• _Text segment_:
## START

Skip to content

[3.5 M1][MULE DEVKIT] Making OAuth2 work OOTB

Mariano Gonzalez edited this page Jun 18, 2013 · 6 revisions

Motivation

Although Devkit does a great job generating OAuth enabled connectors, the usability of those is still quite painful. Among main complexities that need to be tackled are:

  • In multitenant apps, there's a common use case in which you need to lookup the accessTokenId before actually using a processor.
  • Also, the user right now has to account for the case in which the token is still not there which translates in exceptions or filters that the user has to manage
  • Better integration with CloudHub features such as Customer Management and Insights is needed.

We want to enhance the OAuth2 experience in connectors so that the following are achieved:

  • It just works automatically for single tenant applications
  • It just works automatically for CloudHub multitenant applications
  • Fault tolerant when token not yet set

The Scope of this spec is only limited to OAuth2 connectors.

Use cases

Avoiding accessTokenId lookups

Right now we've experienced two scenarios in which we need to perform lookups before actually using an accessTokenId

API's natural access token id doesn't match the iApp's user

Consider the BoxMyPics sample iApp. It's a multitenant app in which I register for synchronization of my facebook pictures against my box account. As a multitenant iApp, I need to have some kind of userId that separates my tokens from someone elses. Let's assume that my iApp user id is [email protected]. So, when I OAuth against google, I get a token which id is gonzalez.mariano.100 (that's actually my real facebook id, I'm not making this stuff up). So, before actually hitting any facebook operation, I need to perform some kind of lookup in order to translate [email protected] into gonzalez.mariano.100. This is a pain.

The id of two different tokens might collide

Continuing with the example of BoxMyPics, let's assume for a minute that my facebook user id is in fact [email protected]. This is not a real possiblity but bear with me for just a minute. It turns out that now I also need to OAuth against box. Here I run a hugh risk of finding out that my Box user id is also [email protected]. So each time I OAuth into Box, I'd be overwriting the facebook token and vice versa. I'm sure you can quite quickly think of workarounds for this problem, but again, this is a pain

Being fault tolerant about inexistent keys

If a tenant who didn't yet authorized wants to perform an OAuth protected operation in a polling flow, right now you get an ObjectStore exception saying that there's no value for the given access token id. Common strategies on this situation are to either add a filter that stops the flow in that case or throwing exception. That can be automated through configuration. As a user, I want to have better support on this scenario so that it's more clear and easier to handle

Semantic consistency for the message processor

The authorize message processor is an intercepting one that redirects the browser to initiate the OAuth dance. If the dance was successful, the connector eventually gets a callback that should continue with the rest of the flow. However since the whole process is asynchronous on its very nature, the MuleMessage that runs the rest of the flow is different from the one that initiated the authorize process. That means that all your message properties and the payload are gone.

## END

• _Records supplied_:
## START

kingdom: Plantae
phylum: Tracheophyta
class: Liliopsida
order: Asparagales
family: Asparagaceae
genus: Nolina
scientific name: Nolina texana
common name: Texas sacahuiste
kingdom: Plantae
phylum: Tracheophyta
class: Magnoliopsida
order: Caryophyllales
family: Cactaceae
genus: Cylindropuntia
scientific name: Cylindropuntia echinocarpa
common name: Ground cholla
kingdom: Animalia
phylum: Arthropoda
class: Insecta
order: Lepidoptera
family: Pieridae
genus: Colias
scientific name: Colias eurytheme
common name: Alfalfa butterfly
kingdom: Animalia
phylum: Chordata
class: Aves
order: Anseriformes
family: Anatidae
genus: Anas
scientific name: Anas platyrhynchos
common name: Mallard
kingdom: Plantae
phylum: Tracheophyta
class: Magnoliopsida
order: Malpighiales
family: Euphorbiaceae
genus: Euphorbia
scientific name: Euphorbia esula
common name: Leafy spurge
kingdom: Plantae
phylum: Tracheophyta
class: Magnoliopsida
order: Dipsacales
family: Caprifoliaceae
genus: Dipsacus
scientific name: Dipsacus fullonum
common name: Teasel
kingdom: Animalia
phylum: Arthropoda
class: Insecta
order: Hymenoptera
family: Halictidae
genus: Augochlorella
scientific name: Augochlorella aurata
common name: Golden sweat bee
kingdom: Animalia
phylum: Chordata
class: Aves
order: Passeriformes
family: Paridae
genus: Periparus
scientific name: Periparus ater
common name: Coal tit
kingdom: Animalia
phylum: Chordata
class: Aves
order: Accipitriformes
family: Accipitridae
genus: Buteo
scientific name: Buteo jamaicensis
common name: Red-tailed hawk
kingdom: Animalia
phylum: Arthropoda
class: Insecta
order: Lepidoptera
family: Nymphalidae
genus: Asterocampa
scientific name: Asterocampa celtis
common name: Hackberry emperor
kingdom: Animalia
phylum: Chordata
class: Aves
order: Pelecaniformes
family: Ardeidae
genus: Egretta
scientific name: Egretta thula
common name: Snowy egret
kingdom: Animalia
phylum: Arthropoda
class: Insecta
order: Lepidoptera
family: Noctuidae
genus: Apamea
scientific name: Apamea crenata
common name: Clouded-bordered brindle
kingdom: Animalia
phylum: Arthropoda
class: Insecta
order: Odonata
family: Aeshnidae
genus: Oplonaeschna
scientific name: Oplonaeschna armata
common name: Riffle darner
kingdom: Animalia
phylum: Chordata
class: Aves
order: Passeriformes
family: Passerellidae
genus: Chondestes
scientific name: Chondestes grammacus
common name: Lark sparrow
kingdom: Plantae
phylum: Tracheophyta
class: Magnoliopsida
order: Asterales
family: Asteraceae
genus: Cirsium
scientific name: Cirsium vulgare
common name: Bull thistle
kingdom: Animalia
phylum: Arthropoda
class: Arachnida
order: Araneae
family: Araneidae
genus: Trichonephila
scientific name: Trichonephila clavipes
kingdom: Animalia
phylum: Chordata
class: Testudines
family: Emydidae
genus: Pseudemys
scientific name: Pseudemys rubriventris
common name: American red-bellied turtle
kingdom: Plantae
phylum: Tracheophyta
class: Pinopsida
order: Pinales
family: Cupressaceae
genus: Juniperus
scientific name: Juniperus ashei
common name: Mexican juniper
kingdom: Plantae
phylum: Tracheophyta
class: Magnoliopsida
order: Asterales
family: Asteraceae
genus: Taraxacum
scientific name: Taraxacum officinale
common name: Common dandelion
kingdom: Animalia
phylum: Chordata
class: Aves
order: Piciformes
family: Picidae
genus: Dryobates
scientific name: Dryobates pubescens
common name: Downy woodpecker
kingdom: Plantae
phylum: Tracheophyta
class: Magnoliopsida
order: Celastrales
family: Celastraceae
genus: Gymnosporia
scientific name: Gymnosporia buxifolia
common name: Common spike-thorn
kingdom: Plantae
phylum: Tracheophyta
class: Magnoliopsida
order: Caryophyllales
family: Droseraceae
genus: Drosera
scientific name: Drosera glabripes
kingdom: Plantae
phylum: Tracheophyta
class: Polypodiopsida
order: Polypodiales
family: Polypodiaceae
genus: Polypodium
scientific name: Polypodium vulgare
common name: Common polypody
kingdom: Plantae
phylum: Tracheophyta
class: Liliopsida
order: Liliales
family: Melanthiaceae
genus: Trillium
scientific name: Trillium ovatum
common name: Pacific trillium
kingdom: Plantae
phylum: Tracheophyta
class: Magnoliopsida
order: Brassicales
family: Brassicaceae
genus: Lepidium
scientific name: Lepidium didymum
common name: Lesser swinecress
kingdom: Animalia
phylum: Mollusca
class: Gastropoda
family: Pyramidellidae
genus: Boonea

## END

• _Work to do_: From the DevKit OAuth2 page, reproduce the stretch from "[3.5 M1][MULE DEVKIT]" through "Insights is needed." with no changes.

• _Solved exercise_:
[3.5 M1][MULE DEVKIT] Making OAuth2 work OOTB

Mariano Gonzalez edited this page Jun 18, 2013 · 6 revisions

Motivation

Although Devkit does a great job generating OAuth enabled connectors, the usability of those is still quite painful. Among main complexities that need to be tackled are:

  • In multitenant apps, there's a common use case in which you need to lookup the accessTokenId before actually using a processor.
  • Also, the user right now has to account for the case in which the token is still not there which translates in exceptions or filters that the user has to manage
  • Better integration with CloudHub features such as Customer Management and Insights is needed.